Pescadores realizam protesto após vazamento de óleo em Candeias

Mais de 150 pescadores se reúnem em protesto desde o início da manhã desta segunda-feira, 11, em frente ao rio São Paulo, no município de Candeias, na Região Metropolitana de Salvador (RMS). Eles impedem a saída dos caminhões da Petrobras que estão removendo os resíduos do óleo que vazou na última sexta, 8.

A marisqueira Marizélia Lopes, que participa da manifestação, conta que há mais de 40 profissionais da Petrobras realizam o serviço desde a sexta, o que não seria o correto. “A retirada precisa ser feita por uma empresa especializada, e a Petrobras está colocando seus funcionários para realizar o trabalho”, protesta ela.
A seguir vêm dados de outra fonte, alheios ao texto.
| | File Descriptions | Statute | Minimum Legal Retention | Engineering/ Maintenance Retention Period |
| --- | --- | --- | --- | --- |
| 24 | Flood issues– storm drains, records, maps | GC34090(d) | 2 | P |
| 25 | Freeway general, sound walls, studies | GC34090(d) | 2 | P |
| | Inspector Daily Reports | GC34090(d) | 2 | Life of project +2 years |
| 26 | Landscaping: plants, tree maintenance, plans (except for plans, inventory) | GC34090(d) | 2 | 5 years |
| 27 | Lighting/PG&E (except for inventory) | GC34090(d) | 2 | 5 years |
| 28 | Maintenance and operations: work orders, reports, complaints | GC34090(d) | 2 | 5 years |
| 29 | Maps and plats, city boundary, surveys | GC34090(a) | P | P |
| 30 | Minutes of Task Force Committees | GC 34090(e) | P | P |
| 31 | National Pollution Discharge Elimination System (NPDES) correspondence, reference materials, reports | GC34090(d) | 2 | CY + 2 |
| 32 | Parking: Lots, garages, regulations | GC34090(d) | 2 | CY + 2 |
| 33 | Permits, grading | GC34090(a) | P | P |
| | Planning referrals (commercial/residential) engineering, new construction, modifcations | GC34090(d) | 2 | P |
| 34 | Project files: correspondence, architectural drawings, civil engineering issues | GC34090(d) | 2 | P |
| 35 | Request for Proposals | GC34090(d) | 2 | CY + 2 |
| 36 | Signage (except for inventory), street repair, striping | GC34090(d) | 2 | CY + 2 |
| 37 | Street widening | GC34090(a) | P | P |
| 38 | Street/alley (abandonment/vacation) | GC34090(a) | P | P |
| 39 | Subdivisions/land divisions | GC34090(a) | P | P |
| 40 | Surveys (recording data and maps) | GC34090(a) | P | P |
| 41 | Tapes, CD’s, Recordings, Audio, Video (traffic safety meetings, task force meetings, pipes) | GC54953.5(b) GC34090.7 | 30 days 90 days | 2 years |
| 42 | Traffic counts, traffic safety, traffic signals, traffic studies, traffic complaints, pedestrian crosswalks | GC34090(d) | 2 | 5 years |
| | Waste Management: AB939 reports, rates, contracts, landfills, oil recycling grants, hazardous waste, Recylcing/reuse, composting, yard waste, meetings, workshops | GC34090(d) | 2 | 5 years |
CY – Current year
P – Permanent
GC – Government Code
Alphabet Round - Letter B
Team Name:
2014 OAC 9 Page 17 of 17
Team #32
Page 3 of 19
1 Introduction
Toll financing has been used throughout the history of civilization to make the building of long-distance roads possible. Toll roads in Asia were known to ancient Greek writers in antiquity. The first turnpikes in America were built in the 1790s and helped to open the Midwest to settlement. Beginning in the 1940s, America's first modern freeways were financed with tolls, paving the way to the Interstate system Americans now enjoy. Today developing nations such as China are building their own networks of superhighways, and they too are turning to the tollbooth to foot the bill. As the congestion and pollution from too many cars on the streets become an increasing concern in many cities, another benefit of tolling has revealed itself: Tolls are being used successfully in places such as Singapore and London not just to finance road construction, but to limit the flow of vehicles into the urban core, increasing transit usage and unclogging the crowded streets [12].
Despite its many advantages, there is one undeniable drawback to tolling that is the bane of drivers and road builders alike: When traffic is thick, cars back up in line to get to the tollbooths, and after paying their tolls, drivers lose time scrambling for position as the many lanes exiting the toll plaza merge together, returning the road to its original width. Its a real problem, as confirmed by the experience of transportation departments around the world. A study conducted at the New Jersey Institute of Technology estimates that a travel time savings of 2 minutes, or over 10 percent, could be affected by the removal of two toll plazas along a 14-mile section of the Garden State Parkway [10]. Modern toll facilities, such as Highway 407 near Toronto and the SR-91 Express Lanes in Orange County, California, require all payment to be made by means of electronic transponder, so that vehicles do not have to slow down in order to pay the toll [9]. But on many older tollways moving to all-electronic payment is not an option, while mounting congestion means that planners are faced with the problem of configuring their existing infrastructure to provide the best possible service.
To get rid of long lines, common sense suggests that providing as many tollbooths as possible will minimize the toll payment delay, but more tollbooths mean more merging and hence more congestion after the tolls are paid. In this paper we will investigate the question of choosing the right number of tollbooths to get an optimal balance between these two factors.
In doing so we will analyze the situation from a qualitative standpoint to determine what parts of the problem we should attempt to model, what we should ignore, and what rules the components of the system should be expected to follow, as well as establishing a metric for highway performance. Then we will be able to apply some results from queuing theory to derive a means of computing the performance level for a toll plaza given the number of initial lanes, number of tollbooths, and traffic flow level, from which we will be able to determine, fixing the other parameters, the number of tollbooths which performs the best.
A marisqueira afirma que ainda há grande quantidade do produto na lama e na água do rio, o que preocupa que trabalha e reside na região. O grupo está no local desde 8h30 e até o momento nenhum responsável da Petrobras tentou contato com os manifestantes.

 

Entenda um caso

O vazamento de um duto da Petrobras provocou danos ambientais no município de Candeias, na Região Metropolitana de Salvador (RMS), ao espalhar um metro cúbico de óleo pelo rio São Paulo. O fato ocorreu neste sábado, 9, mas ainda causa prejuízos à fauna da região e aos moradores, sobretudo os pescadores e as marisqueiras que tiram seu sustento do rio e do manguezal, que também foi afetado pelo vazamento.

A situação foi denunciada pela marisqueira e militante do movimento de pescadores Marizélia Lopes. Ela explica que o vazamento foi percebido por um pescador, que também detectou a chegada do óleo ao manguezal.

“Hoje (domingo) pela manhã, alguns pescadores foram até o rio e registraram a mancha. Nossa preocupação é que, quanto mais esse óleo ficar na água, a maré vai levar para mais longe. Isso afeta a Ilha de Maré e as comunidades de Madre de Deus e Candeias”, ressalta.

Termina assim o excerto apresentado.